Idaho Sen. Jim Risch, in a Boise news conference today, said he believes the nation is better off doing nothing than launching a military strike against Syria in the wake of that country’s chemical weapons attack against its own citizens. “Nothing I say today should be taken as minimizing this attack that was done by the Assad regime on his own country,” Risch said. But, he said, “There are no good answers here. … My judgment is the risk of doing something is worse than the risk of doing nothing.”
Risch, who was in the minority on the Senate Foreign Relations Committee voting against a resolution yesterday authorizing limited use of force by President Obama, said he wanted Idahoans to know his thinking on the issue; the resolution cleared the panel on 10-7 vote. He’s posted the full video of the news conference on YouTube; you can watch it here.

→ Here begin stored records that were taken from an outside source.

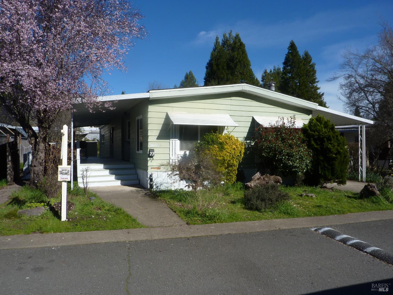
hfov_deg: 69.4
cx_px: 196
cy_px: 148
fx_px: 284
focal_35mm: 25
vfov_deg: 54.9
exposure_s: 1/400
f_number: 5.6
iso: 80
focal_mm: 4.1
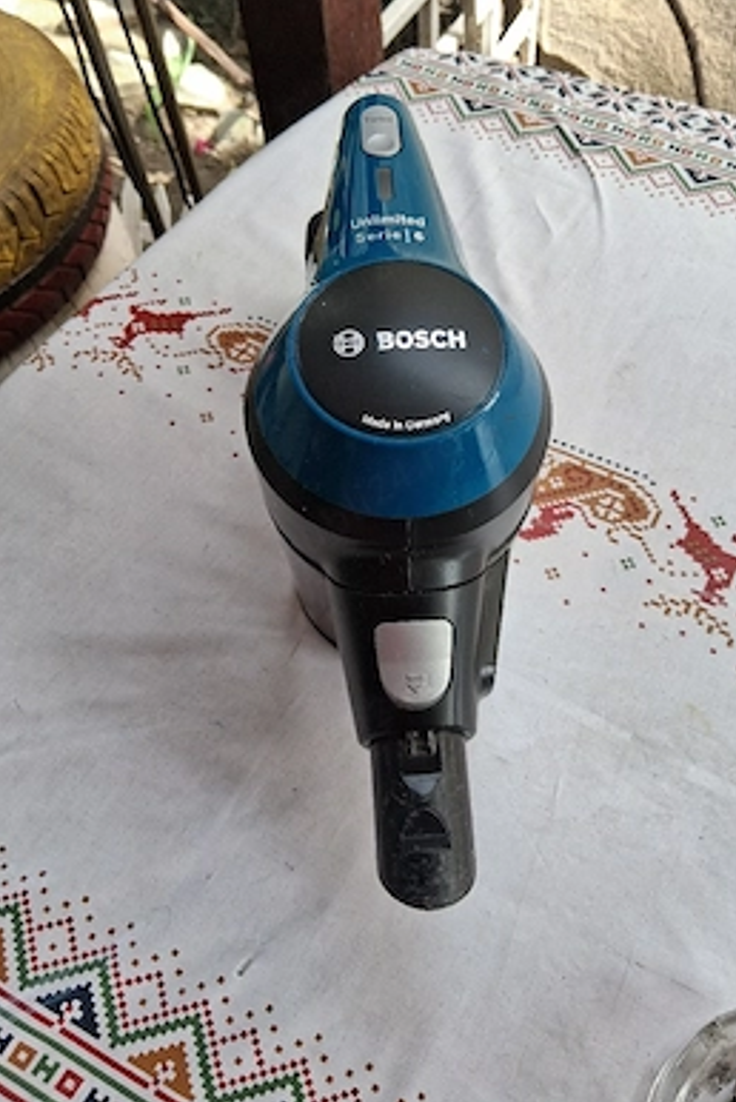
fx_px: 857
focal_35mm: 28
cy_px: 534
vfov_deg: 65.4
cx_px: 425
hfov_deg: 46.3
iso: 32
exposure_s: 1/100
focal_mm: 3.98
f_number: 1.8
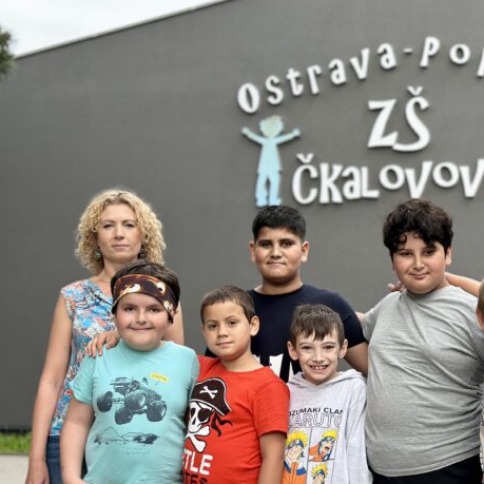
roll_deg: -1.4
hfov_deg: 24.0
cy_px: 291
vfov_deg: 24.3
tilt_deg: +5.3
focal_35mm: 71
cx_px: 366
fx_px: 1123
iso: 80
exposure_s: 1/911
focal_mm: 6.86
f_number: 1.78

“There’s tons of nerve gas and other weapons of mass destruction in Syria,” Risch said. “We know where some of those are. Unfortunately, we don’t know where all of those are.” He said, “If this attack unseats the Assad regime, it puts radicals in control of those weapons of mass destruction. Now this is the problem I’ve got with that: I have asked over and over again in Washington, D.C., what are you going to do if that happens? What is the plan to keep weapons of mass destruction out of the hands of some very, very, very bad people? I’m not getting answers to that that are adequate, other than it’ll be right. And I’m not satisfied with that.”
Risch said, “The bottom line here is I cannot support a military attack on Syria at this time. I don’t deny that what he’s done on Aug. 21 is very, very bad. What he did before Aug. 21 was even worse, where he’s killed tens of thousands of people through conventional means.” Risch said if the Assad regime had used weapons of mass destruction against Americans or American interests, “This would have been an absolute no-brainer for me and I would have come down differently on this.” But he said the Syrian conflict is a civil war, and at this point, he doesn’t believe Assad has attacked American interests or allies.
Risch predicted the resolution would pass the Senate over his opposition, but said he can't predict what will happen in the House.